Утром, в половине десятого зазвонил телефон.
– Слышишь, Катя? Кричит! Только что родился! – радостно сообщила Галина Иосифовна.
Екатерина, ни слова не ответив, бах – и потеряла сознание. Елена бросилась за водой. Выплеснула ей в лицо из кружки. Потом захлопала по щекам.
– Эй, что у вас случилось? – надрывалась рубка телефона. – Вам «скорую» что ли послать?
– Все хорошо, Галя, – пролепетала Екатерина. – Сейчас приедем.
И вдруг, поняв все происшедшее, Екатерина широко заулыбалась и замотала головой – со стороны, ну точно, сумасшедшая.
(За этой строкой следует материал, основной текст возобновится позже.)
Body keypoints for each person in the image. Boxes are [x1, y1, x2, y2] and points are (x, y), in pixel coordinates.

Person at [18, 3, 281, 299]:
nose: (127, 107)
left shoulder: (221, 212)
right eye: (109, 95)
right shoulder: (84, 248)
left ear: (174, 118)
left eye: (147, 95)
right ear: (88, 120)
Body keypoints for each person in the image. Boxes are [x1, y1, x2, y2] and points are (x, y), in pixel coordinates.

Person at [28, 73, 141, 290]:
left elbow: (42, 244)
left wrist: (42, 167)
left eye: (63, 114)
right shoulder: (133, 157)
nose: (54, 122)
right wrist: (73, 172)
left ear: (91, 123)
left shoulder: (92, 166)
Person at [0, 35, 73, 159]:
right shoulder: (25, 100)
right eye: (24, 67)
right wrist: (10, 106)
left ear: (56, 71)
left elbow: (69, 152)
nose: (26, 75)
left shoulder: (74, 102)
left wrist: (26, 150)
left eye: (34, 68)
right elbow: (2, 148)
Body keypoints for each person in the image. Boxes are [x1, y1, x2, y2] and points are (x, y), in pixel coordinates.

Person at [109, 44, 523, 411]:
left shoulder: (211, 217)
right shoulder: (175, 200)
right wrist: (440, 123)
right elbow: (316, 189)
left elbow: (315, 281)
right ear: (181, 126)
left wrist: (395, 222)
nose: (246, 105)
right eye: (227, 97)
Стали срочно собираться в роддом. Екатерина была не в состоянии сесть за руль, и вызвали такси. Сначала поехали в супермаркет, набрали огромные пакеты продуктов – от икры и колбас до шампанского с коньяком и тортов. Надо было отблагодарить работников роддома. Наконец, в цветочном салоне купили огромный букет. Его Екатерина вручила Галине. Та сказала:
– Давай, Катя, занесем его Свете.
– Если можно, если ты разрешаешь цветы в палате, давай.
Света уже отошла от наркоза. Екатерина поздравила ее и поцеловала. Достала золотые сережки:
– Это тебе подарок.
Прежде чем пустить Екатерину в бокс к новорожденному, ее экипировали, как космонавта, в одноразовые стерильные халат, шапочку и бахилы. Она подошла к кроватке. Лежит на бочку ангелочек, точь-в-точь, как на картинке. Головка красиво повязана платочком, из-под него выбилась светленькая кудряшка. Спит. Глазки закрыты, от огромных ресниц на щечки падает тень. Екатерина как уставилась на него, так и застыла, не в состоянии произнести ни слова.
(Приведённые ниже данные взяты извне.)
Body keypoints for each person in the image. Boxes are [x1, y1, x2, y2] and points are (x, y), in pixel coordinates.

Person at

– Не надо на него так пристально смотреть, – строго сказала Галина.
И тут малыш открыл глаза и, как показалось Екатерине, внимательно посмотрел на нее. Она не сразу поняла, какого цвета у него глаза. Потом разглядела – карие, как у Дениса и у нее самой. А кудряшки белые и курносый носик, видно, пошли в материну породу.